Over the past few years, 10 to 15 percent of American women have “loved” apparel and consistently traded up for it, Silverstein said in the interview.
What will it take to get a bigger chunk of the country’s mass affluent population to spend more liberally on premium apparel?
Silverstein’s prescription is a sharper focus on technical innovations in materials and fit, plus the “wow” factor. Two-thirds of the adults responding to BCG’s November survey claimed they knew all the details of the products they favored. Premium apparel companies would benefit from increasing their spending on research and development, which pales compared with such investments by other industries, Silverstein advised. “Research is less than 1 percent of net sales,” he said of the apparel business. “Procter & Gamble spends nearly 5 percent of net sales. This results in major differences in innovation.
“One of the things out there to be discovered is comfort clothing,” Silverstein said, identifying what he sees as an unrealized opportunity for the apparel business. “Comfort is one of the characteristics consumers use to describe their dream world. They want breathable fabric, moderation of cold and heat, items that make them feel cared for and that are easily accessible.
“There is no one I know really pursuing this now,” Silverstein added. “And it is not velour!”
Further, BCG’s November research found people’s purchases of new luxuries are increasingly motivated by a desire for a sense of well-being or respite, rather than by style or status, a consideration that may be weighing against purchases of premium apparel. “I believe people are buying new luxuries they want or need for themselves, versus buying things based on what people [might] say or think about them,” Silverstein said when asked of the impact of those values.

Dataset items
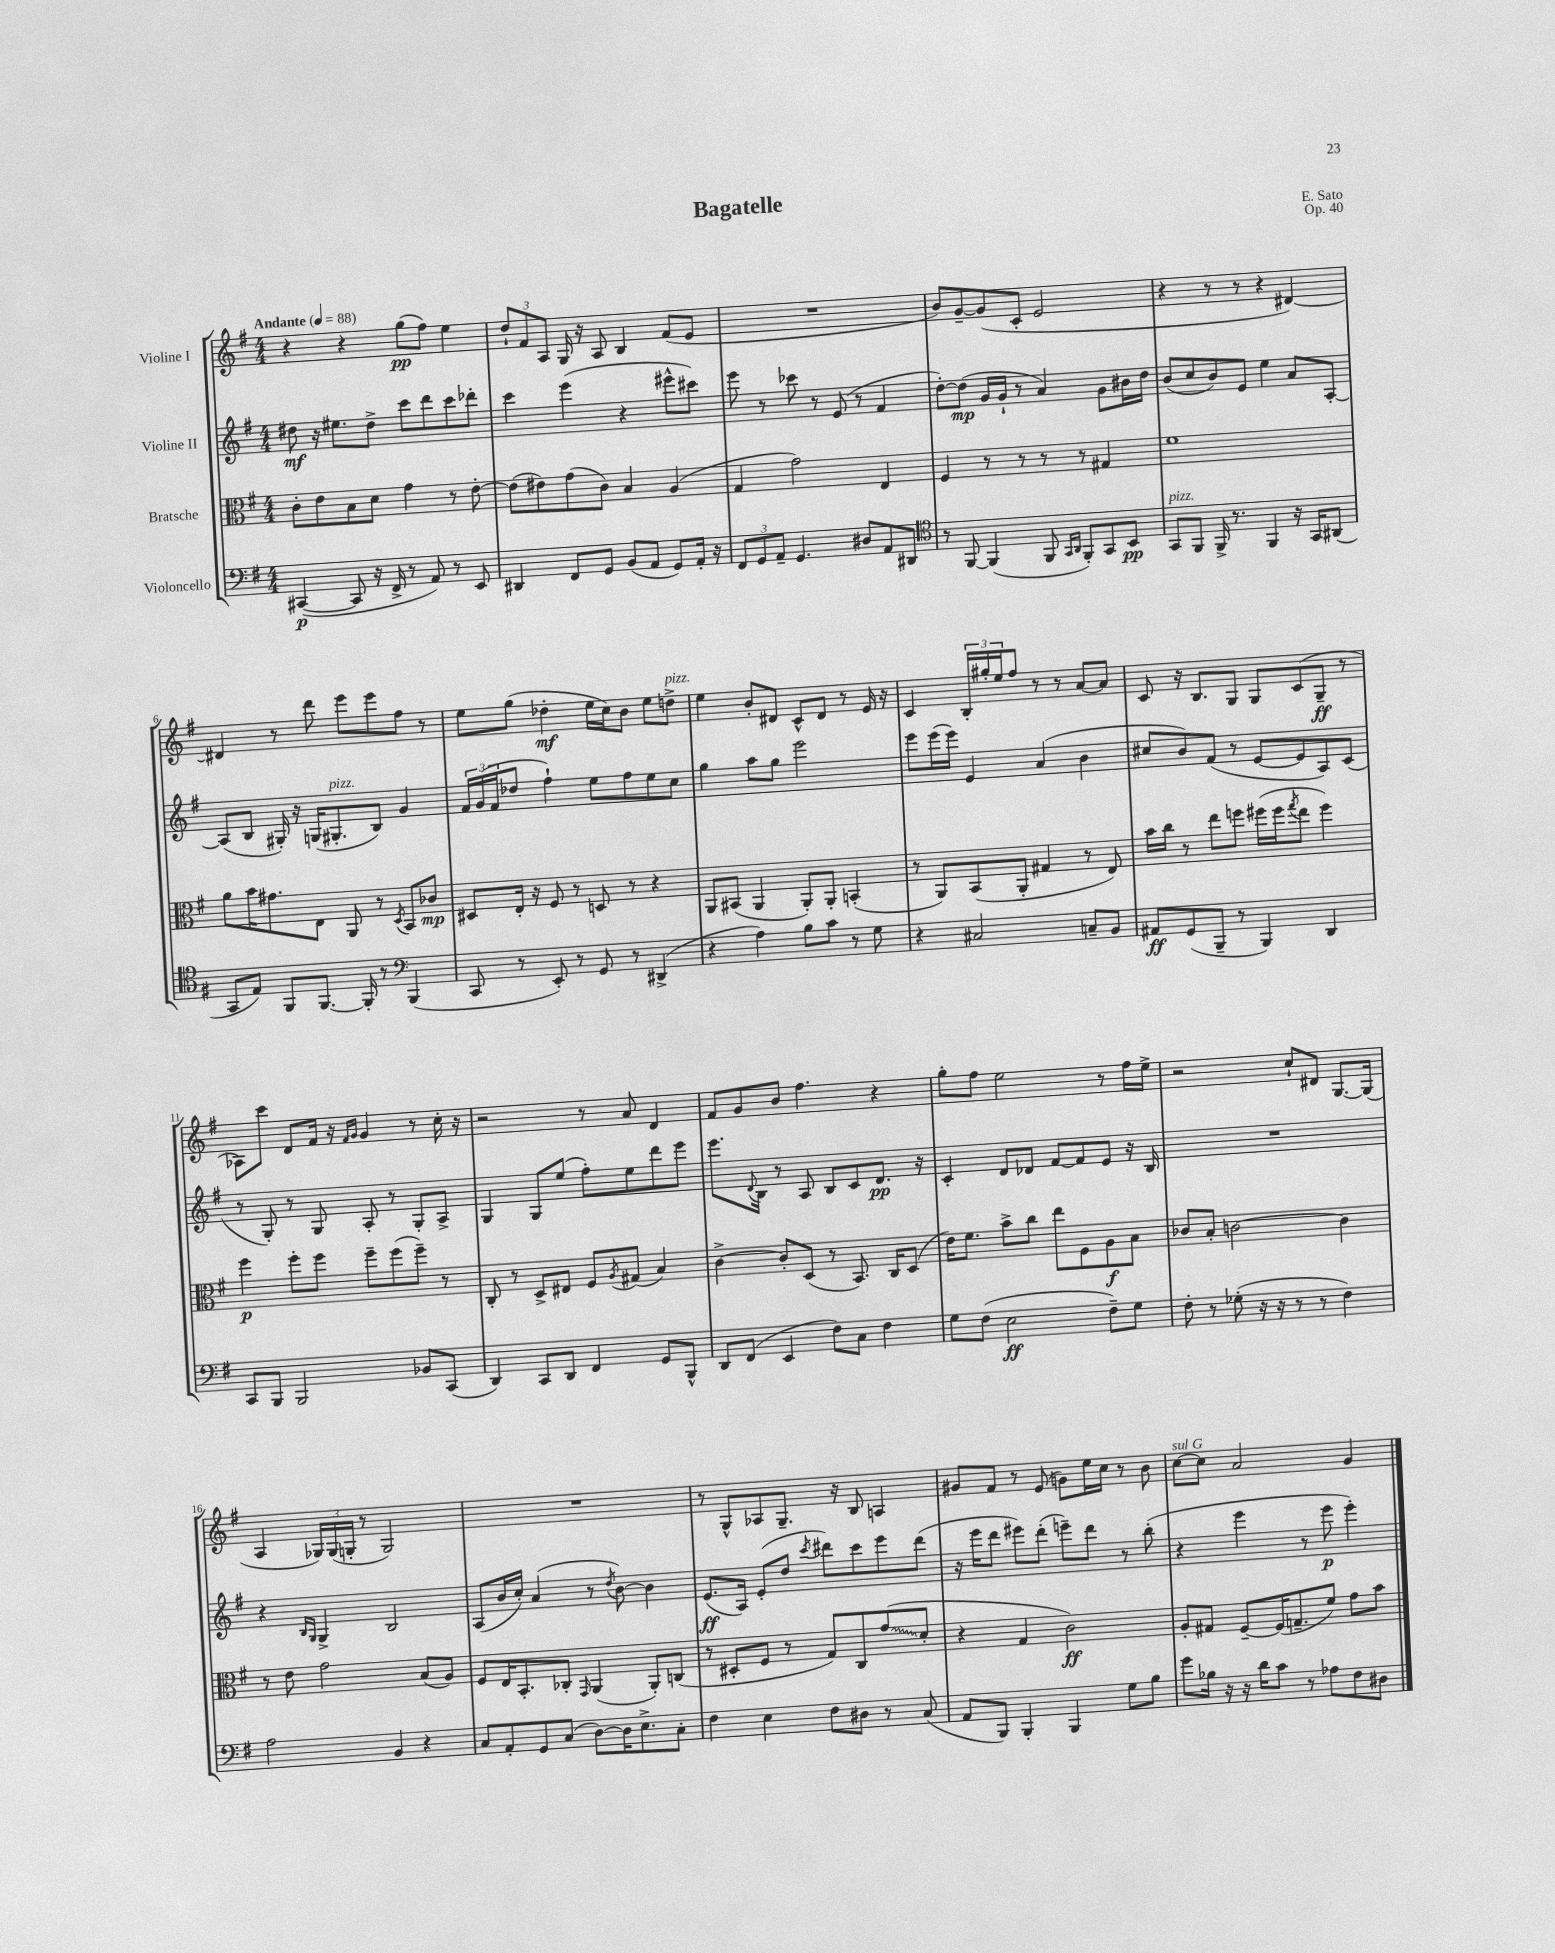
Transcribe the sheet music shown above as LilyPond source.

\header { title = "Bagatelle" composer = "E. Sato" opus = "Op. 40" }
<<
\new StaffGroup <<
\new Staff = "s0" \with { instrumentName = "Violine I" } {
    \clef treble \key g \major \numericTimeSignature \time 4/4 \tempo "Andante" 4 = 88
    r4 r4 g''8\pp( fis''8) e''4 |
    \tuplet 3/2 { d''8-! fis'8 a8 } g16 r16 a8 b4 fis'8( e'8 |
    R1 |
    b'8) g'8~-- g'8( c'8-. e'2 |
    r4 r8 r8 r4 dis'4~) |
    dis'4 r8 d'''8 e'''8 e'''8 fis''8 r8 |
    e''8 g''8( des''4-.\mf e''16 c''16) b'8 e''8 d''8->^\markup { \italic "pizz." } |
    e''4 b'8-. dis'8 c'8-^ dis'8 r8 e'16 r16 |
    c'4 \tuplet 3/2 { b16-. gis''16-. e''16 } fis''8 r8 r8 a'8~ a'8 |
    c'8 r16 b8. g8 g8 c'8( g8--\ff r8 |
    aes8) c'''8 d'8 fis'16 r16 \grace { fis'16 g'16 } g'4 r8 c''16-. r16 |
    r2 r8 a'8 d'4 |
    fis'8 g'8 b'8 fis''4. r4 |
    g''8-. fis''8 e''2 r8 fis''16 e''16-> |
    r2 c''8-! dis'8 g8.~ g16( |
    a4 \tuplet 3/2 { ges16) ges16( g16-. } r8 g2) |
    R1 |
    r8 g8-^ aes8 g8.-- r16 b8 a4 |
    gis'8 fis'8 r8 e'8( g'8) e''16 c''16 r8 b'8 |
    c''8~^\markup { \italic "sul G" } c''8 a'2 g'4 \bar "|." |
}
\new Staff = "s1" \with { instrumentName = "Violine II" } {
    \clef treble \key g \major \numericTimeSignature \time 4/4
    dis''8\mf r16 eis''8. dis''8-> c'''8 d'''8 c'''8 des'''8-. |
    c'''4 e'''4( r4 eis'''8-^ cis'''8) |
    e'''8 r8 ces'''8 r8 e'8( r8 fis'4 |
    d''8~-.) d''8\mp( g'16 g'16-! r8 a'4) g'8 bis'16 d''16 |
    b'8( c''8 b'8) e'8 e''4 a'8 a8~-. |
    a8( b8 gis16-.) r16 g16( gis8.-.^\markup { \italic "pizz." } b8) g'4 |
    \tuplet 3/2 { fis'16 g'16( fis'16 } des''8 fis''4-!) e''8 fis''8 e''8 c''8 |
    g''4 a''8 g''8 e'''2 |
    e'''8 e'''16( e'''16) e'4 a'4( b'4 |
    cis''8 b'8) fis'8( r8 e'8~ e'8 a8) c'8( |
    r8 g8-.) r8 g8 a8-. r8 g8-. a8-> |
    g4 g8 e''8( fis''8-.) e''8 d'''8 e'''8 |
    e'''8. \appoggiatura { d'8 } b16 r8 a8 b8 c'8 d'8.\pp r16 |
    c'4-. d'8 des'8 fis'8~ fis'8 e'8 r16 b16 |
    R1 |
    r4 \grace { b16 g16 } g4-> b2 |
    a8( b'16 c''16-.) a'4( r8 \acciaccatura { d''8 } b'8~) b'4 |
    e'8.\ff( a16) e'8-.( d''8 \acciaccatura { c'''8 } dis'''8) c'''8 e'''8 dis'''8( |
    r16 e'''16 d'''8 eis'''8) d'''8-.( e'''8--) d'''8 r8 b''8-.( |
    r4 e'''4 r8 e'''8\p e'''4-.) \bar "|." |
}
\new Staff = "s2" \with { instrumentName = "Bratsche" } {
    \clef alto \key g \major \numericTimeSignature \time 4/4
    c'8-. e'8 b8 d'8 g'4 r8 e'8~-. |
    e'8( eis'8) g'8( c'8) b4 a4( |
    g4 g'2) e4 |
    fis4 r8 r8 r8 r8 gis4 |
    fis'1 |
    a'8 b'16 gis'8. e8 a,8 r8 \acciaccatura { d8 } b,8 ces'8\mp |
    dis8 e16-. r16 fis8 r8 d8 r8 r4 |
    a,8 bis,8( a,4 a,8-.) a,8-. b,4-.( |
    r8 a,8) b,8( a,8-. gis4 r8 e8) |
    b'16 c''16 r8 e''8 f''8 fis''16( fis''16 \acciaccatura { g''8 } e''8 fis''4) |
    fis''4\p fis''8-. fis''8 fis''8-- fis''8( fis''8--) r8 |
    c8-. r8 d8-> eis8 fis8 \acciaccatura { a8 } gis8( b4) |
    c'4~-> c'8-. d8( r8 b,8.) c16 d8( |
    e'16) fis'8. b'8-> c''8 e''8 fis8 a8\f b8 |
    ces'8 b8-. c'2~ c'4 |
    r8 e'8 g'2 b8( a8) |
    fis8 e16 b,8.-. ces8-. \grace { g,16 } a,4( a,8-.) c8( |
    r8 dis8-. fis8 r8 g8) c8 \once \override Glissando.style = #'zigzag g'8\glissando( d'8-. |
    r4 g4 c'2\ff) |
    a8-. gis8 fis8~-- fis16( g8.-- fis'8) g'8 b'8 \bar "|." |
}
\new Staff = "s3" \with { instrumentName = "Violoncello" } {
    \clef bass \key g \major \numericTimeSignature \time 4/4
    cis,4~\p( cis,8 r16 fis,16-> r8 a,8) r8 e,8 |
    dis,4 fis,8 g,8 b,8( a,8 g,8) a,16-. r16 |
    \tuplet 3/2 { fis,8 g,8 a,8-- } g,4. dis8 a,8 dis,8 |
    \clef tenor r8 fis,8~ fis,4( fis,8 \grace { g,16 a,16 } fis,8-.) g,8 b,8\pp |
    g,8^\markup { \italic "pizz." } fis,8 fis,16-> r8. fis,4 r16 g,16 ais,8( |
    g,8 e8) fis,8 fis,8.~ fis,16-. r8 \clef bass b,,4( |
    c,8 r8 e,8-.) r8 g,8 r8 dis,4->( |
    r4 a4) b8 c'8 r8 g8 |
    r4 cis2 c8-- b,8 |
    ais,8\ff g,8( b,,8-- r8 b,,4) d,4 |
    c,8 b,,8 b,,2 bes,8 c,8( |
    d,4) c,8 d,8 fis,4 g,8 b,,8-^ |
    d,8 fis,8( e,4 fis8) c8 fis4 |
    g8 fis8( e2\ff fis8--) g8 |
    fis8-. r8 ges8-.( r16 r16 r8 r8 fis4) |
    a2 b,4 r4 |
    c8 a,8-. g,8 c8( d8~) d16 e8.-> c8-. |
    fis4 e4 fis8 dis8 r8 c8( |
    a,8 b,,8) b,,4-. b,,4 g8 b8 |
    g'8 bes16 r16 r16 d'16 c'8 r8 aes8 fis8 dis8 \bar "|." |
}
>>
>>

- **WRITTEN TASK 1**
From the passage on premium apparel, return the stretch from "Over the past" through "in the interview.".
- **WRITTEN TASK 2**
In the passage on premium apparel, what share of the adults in BCG's November survey claimed they knew all the details of the products they favored?

- **FULL SOLUTION 1**
Over the past few years, 10 to 15 percent of American women have “loved” apparel and consistently traded up for it, Silverstein said in the interview.

- **FULL SOLUTION 2**
Two-thirds